▶ **EXTRACTED TEXT**

- - - -

CONCORD, NH -- The findings of Special Counsel Robert Mueller’s Russia investigation report could make primary challenges to President Donald Trump even more difficult.

“There’s no question it’s a huge victory for the president and it undermines a core argument about Russian collusion,” said a longtime GOP strategist who’s a veteran of numerous White House campaigns.

ROBERT MUELLER'S INVESTIGATION BY THE NUMBERS

"I do think it’s going to make it more difficult to draw a contrast in a primary,” said the operative, who asked to remain anonymous to speak more freely.

Mueller’s nearly two-year-long investigation did not establish that members of Trump’s 2016 presidential campaign conspired or coordinated with the Russian government to interfere in the election in favor of Trump and at the expense of Democratic nominee Hillary Clinton.

Mueller’s long-awaited findings also did not take a clear position on whether Trump obstructed justice, with no conclusions that the president committed a crime but also not exonerating Trump.

- - - -

[Data taken from a collection]

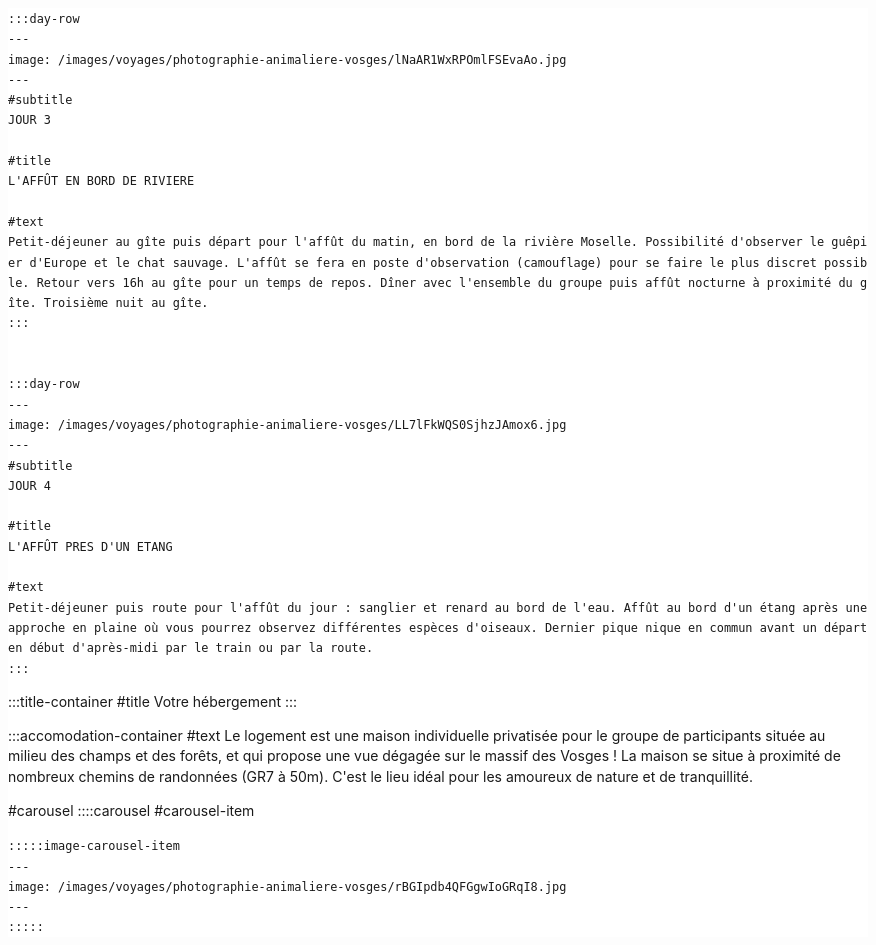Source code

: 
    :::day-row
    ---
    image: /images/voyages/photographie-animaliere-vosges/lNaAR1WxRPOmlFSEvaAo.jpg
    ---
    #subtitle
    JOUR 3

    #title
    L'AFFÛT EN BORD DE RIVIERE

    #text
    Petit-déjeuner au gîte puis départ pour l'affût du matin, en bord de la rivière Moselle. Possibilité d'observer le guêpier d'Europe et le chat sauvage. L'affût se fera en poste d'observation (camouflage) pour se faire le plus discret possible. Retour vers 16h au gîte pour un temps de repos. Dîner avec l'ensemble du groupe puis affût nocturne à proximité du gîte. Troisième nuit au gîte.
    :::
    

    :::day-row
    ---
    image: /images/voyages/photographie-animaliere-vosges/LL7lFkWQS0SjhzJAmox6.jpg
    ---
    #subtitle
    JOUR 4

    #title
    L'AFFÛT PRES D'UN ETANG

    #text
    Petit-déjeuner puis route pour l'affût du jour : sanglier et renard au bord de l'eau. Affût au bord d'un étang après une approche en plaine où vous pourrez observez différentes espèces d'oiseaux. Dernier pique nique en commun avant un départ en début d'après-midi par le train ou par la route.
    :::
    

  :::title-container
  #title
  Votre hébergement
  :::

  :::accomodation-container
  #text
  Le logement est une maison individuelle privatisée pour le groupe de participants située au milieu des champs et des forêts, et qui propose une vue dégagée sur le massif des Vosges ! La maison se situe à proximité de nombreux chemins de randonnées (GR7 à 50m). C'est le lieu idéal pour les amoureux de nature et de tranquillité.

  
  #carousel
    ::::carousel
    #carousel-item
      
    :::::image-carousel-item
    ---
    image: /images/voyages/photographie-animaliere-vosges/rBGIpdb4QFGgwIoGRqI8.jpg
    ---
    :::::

- - - -

▶ **YOUR TASKS**
1. According to the article about the Mueller report, how long did Mueller's investigation last?
2. Extract the passage of the article about the Mueller report between "ROBERT MUELLER'S INVESTIGATION" and "not exonerating Trump.", inclusive.
The rows have no connection to the article about the Mueller report.

▶ **RESPONSES BY ITEM NUMBER**
1. Nearly two years.

2.
ROBERT MUELLER'S INVESTIGATION BY THE NUMBERS

"I do think it’s going to make it more difficult to draw a contrast in a primary,” said the operative, who asked to remain anonymous to speak more freely.

Mueller’s nearly two-year-long investigation did not establish that members of Trump’s 2016 presidential campaign conspired or coordinated with the Russian government to interfere in the election in favor of Trump and at the expense of Democratic nominee Hillary Clinton.

Mueller’s long-awaited findings also did not take a clear position on whether Trump obstructed justice, with no conclusions that the president committed a crime but also not exonerating Trump.